There are several approaches to maintain the original encoded URI:

1. Using $request_uri Variable

The most reliable method is to use $request_uri which contains the original unparsed URI:

location /foo {
    proxy_pass http://backend$request_uri;
}

This preserves all encoded characters exactly as received.
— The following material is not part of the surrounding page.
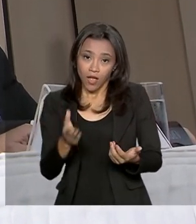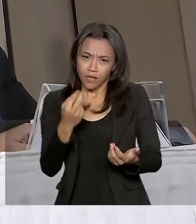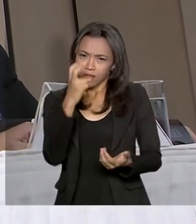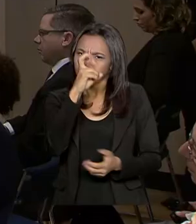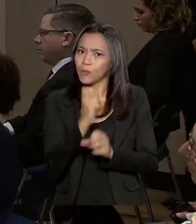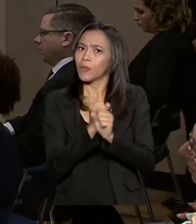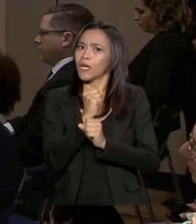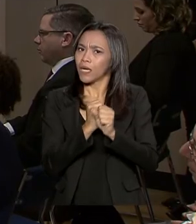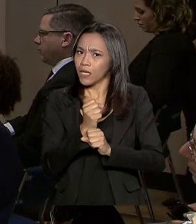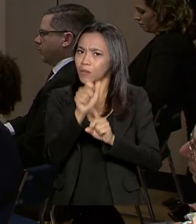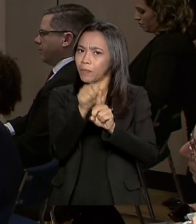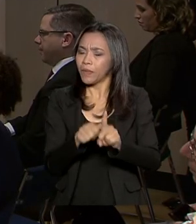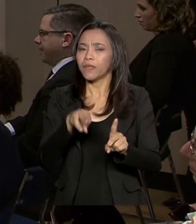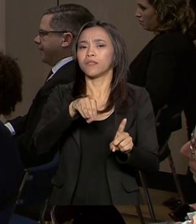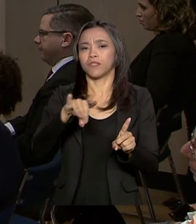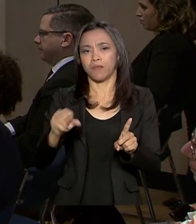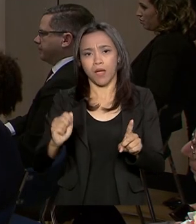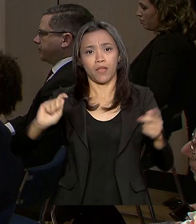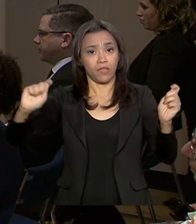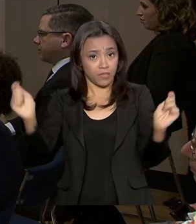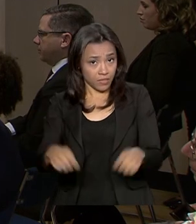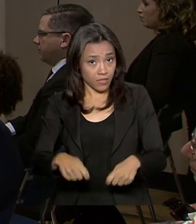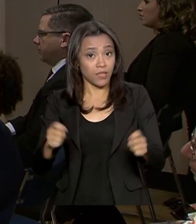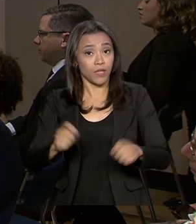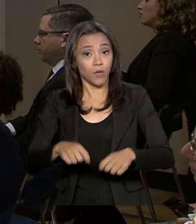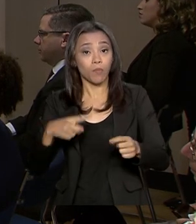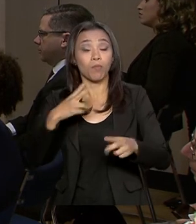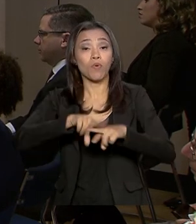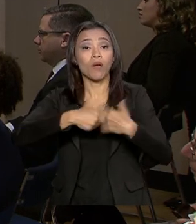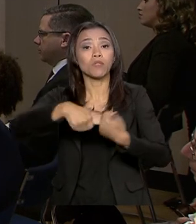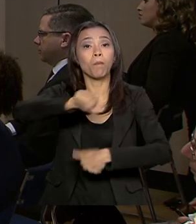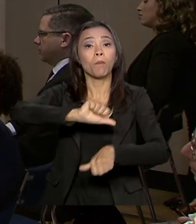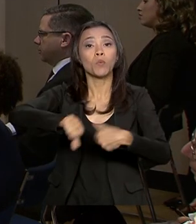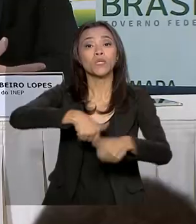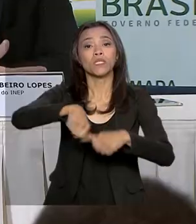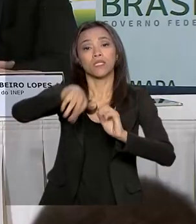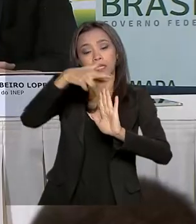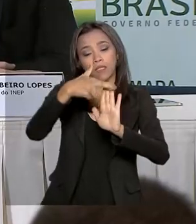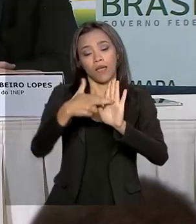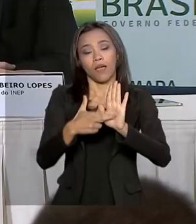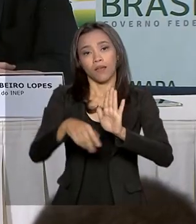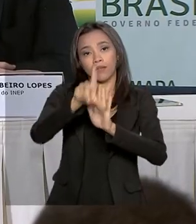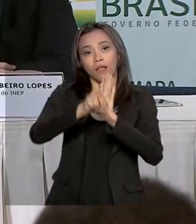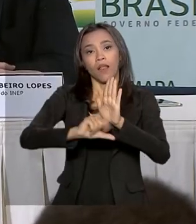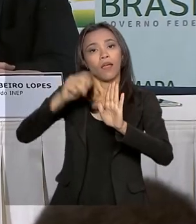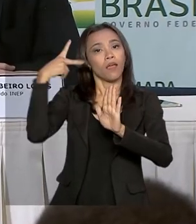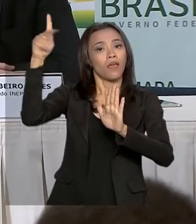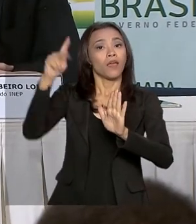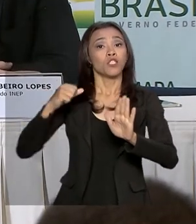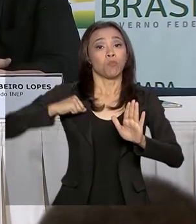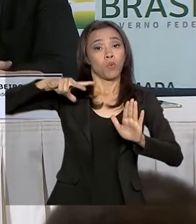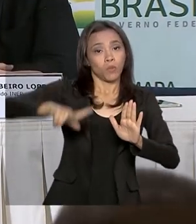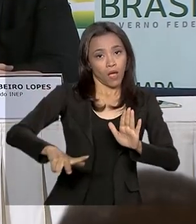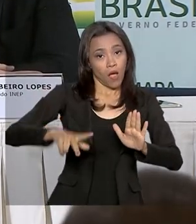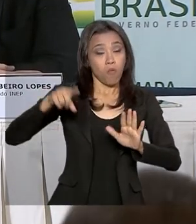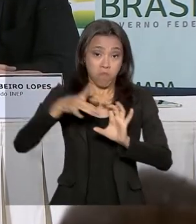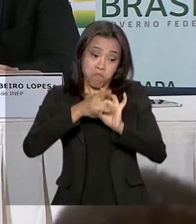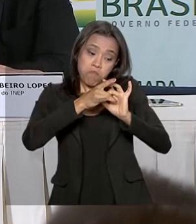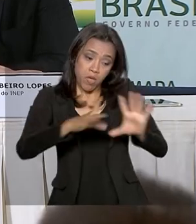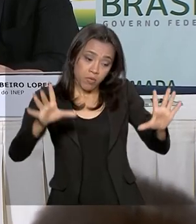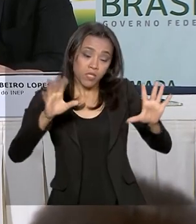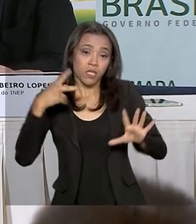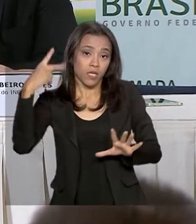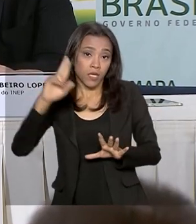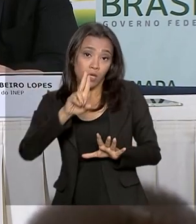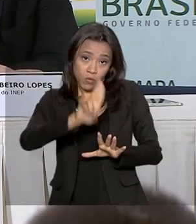em maio. E foi possível após a alteração na legislação portuguesa, que permitiu que as universidades criassem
2. Rewriting with encoded URI

For more complex routing, combine with rewrite:

location ~* ^/foo/(.*) {
    rewrite ^ /foo/$1 break;
    proxy_pass http://backend;
    proxy_pass_request_headers on;
}

3. Using Custom Variables

When you need partial processing:

location /foo {
    set $encoded_uri $uri;
    if ($args) {
        set $encoded_uri "$encoded_uri?$args";
    }
    proxy_pass http://backend$encoded_uri;
}

Verify the solution works by checking what reaches your backend. For testing:

curl -v "http://nginx-server/foo/%5B%5D"

Your backend should receive the exact same encoded path. For additional verification, use tcpdump or ngrep:

sudo ngrep -d any -W byline port 8080

Be aware that certain characters still require special handling:

  • Spaces (%20) may need additional validation
  • Double-encoded URLs might cause issues
  • Query parameters require special attention

For query parameters, consider:

location /foo {
    proxy_pass http://backend$uri?$args;
}

While these solutions work, they have different performance characteristics:

Method Memory CPU
$request_uri Low Low
rewrite Medium Medium
custom vars High High

For most use cases, $request_uri provides the best balance of functionality and performance.